There much great music was written since 1900.
For those politically preoccupied:
Sinfonia( Berio) would be a great entrance work into the modern world of "classical" music, What with quotations from Claude Lévi-Strauss to MLK and Bach.
"Nixon in Chin"a opera ( Adams) is also great.
I was hooked the first time I heard a Buxtehude piece. Now I'm beginning to discover that listening to classical music has amazing health benefits, as well!
Somebody here knows old.Dietrich. Good for you. If you're adventurous-- try Jan Zelenka.
Re. health claim benefits--these are mostly unfunded.
I had a guitar teacher that wanted to teach me Wes Montgomery and send me to Segovia for some more training...but i was more into Patti Smith, Hendrix and the Stones...but classical music was always on the periphery of my existence [thanks to Donna Topel and a schizophrenic neighbour].
NOW i'm into Lonnie Johnson and Carcassi, a little too late to be great, but guitar is like heroin to me
You sound like a kid with a new toy. Maybe one day you discover American music. You seem to have missed that as well.
Yes buy American, by all means---Steve Reich, Philip Glass, John Adams, George Crumb, John Cage.
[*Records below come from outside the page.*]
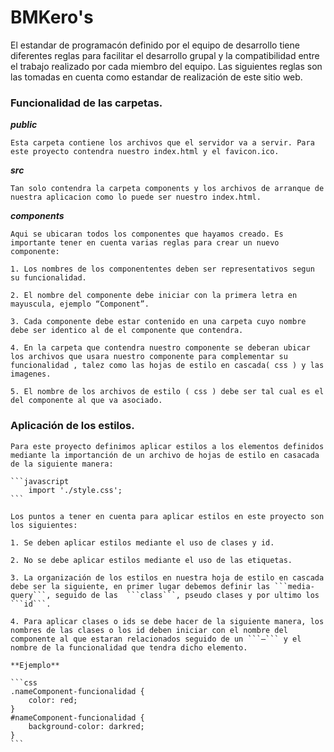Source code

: # BMKero's

El estandar de programacón definido por el equipo de desarrollo tiene diferentes reglas para facilitar el desarrollo grupal y la compatibilidad entre el trabajo realizado por cada miembro del equipo.
Las siguientes reglas son las tomadas en cuenta como estandar de realización de este sitio web.

### Funcionalidad de las carpetas.

**_public_**

    Esta carpeta contiene los archivos que el servidor va a servir. Para este proyecto contendra nuestro index.html y el favicon.ico.

**_src_**

    Tan solo contendra la carpeta components y los archivos de arranque de nuestra aplicacion como lo puede ser nuestro index.html.

**_components_**

    Aqui se ubicaran todos los componentes que hayamos creado. Es importante tener en cuenta varias reglas para crear un nuevo componente:

    1. Los nombres de los componententes deben ser representativos segun su funcionalidad.

    2. El nombre del componente debe iniciar con la primera letra en mayuscula, ejemplo “Component”.

    3. Cada componente debe estar contenido en una carpeta cuyo nombre debe ser identico al de el componente que contendra.

    4. En la carpeta que contendra nuestro componente se deberan ubicar los archivos que usara nuestro componente para complementar su funcionalidad , talez como las hojas de estilo en cascada( css ) y las imagenes.

    5. El nombre de los archivos de estilo ( css ) debe ser tal cual es el del componente al que va asociado.

### Aplicación de los estilos.

    Para este proyecto definimos aplicar estilos a los elementos definidos mediante la importanción de un archivo de hojas de estilo en casacada de la siguiente manera:

    ```javascript
        import './style.css';
    ```

    Los puntos a tener en cuenta para aplicar estilos en este proyecto son los siguientes:

    1. Se deben aplicar estilos mediante el uso de clases y id.

    2. No se debe aplicar estilos mediante el uso de las etiquetas.

    3. La organización de los estilos en nuestra hoja de estilo en cascada debe ser la siguiente, en primer lugar debemos definir las ```media-query```, seguido de las  ```class```, pseudo clases y por ultimo los ```id```.

    4. Para aplicar clases o ids se debe hacer de la siguiente manera, los nombres de las clases o los id deben iniciar con el nombre del componente al que estaran relacionados seguido de un ```–``` y el nombre de la funcionalidad que tendra dicho elemento.

    **Ejemplo**

    ```css
    .nameComponent-funcionalidad {
        color: red;
    }
    #nameComponent-funcionalidad {
        background-color: darkred;
    }
    ```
I grew up in a household where pop culture prevailed, and, until I chose a course in music theory and music appreciation in high school, I had never paid much attention to classical music. Through that course, I was introduced to music by composers whose names were both familiar and not. My enthusiasm began with that course, and remains to this day, although I also am an enthusiast for some music in other genres, including jazz, rock, rap, and country. I took immediately to Beethoven's music, however, and I feel fortunate that, among the first recordings of his symphonies that I heard, and, which enhanced my appreciation of them, were those made decades ago, by Wilhelm Furtwängler. In stark contrast to those made by many others, his recordings invariably evinced a palpable sense of purpose, and never seemed "phoned-in". Regardless of who performs it, however, Beethoven's music counts among the most purposeful sounding in my experience. His 3rd symphony, "Eroica", ushered music into its' adulthood, and represents the single most radical departure from all previous music in the history of mankind. I recommend Furtwängler's December 1944 recording with the Vienna Philharmonic (if you're a history buff, you'll note that this recording was made in Nazi Germany, led by a conductor who was famously anti-Nazi). Beethoven’s music, more than that by almost anyone else, draws every nuance and possibility inherent in the music out of it, and can, when performed sympathetically, have a visceral impact upon the listener.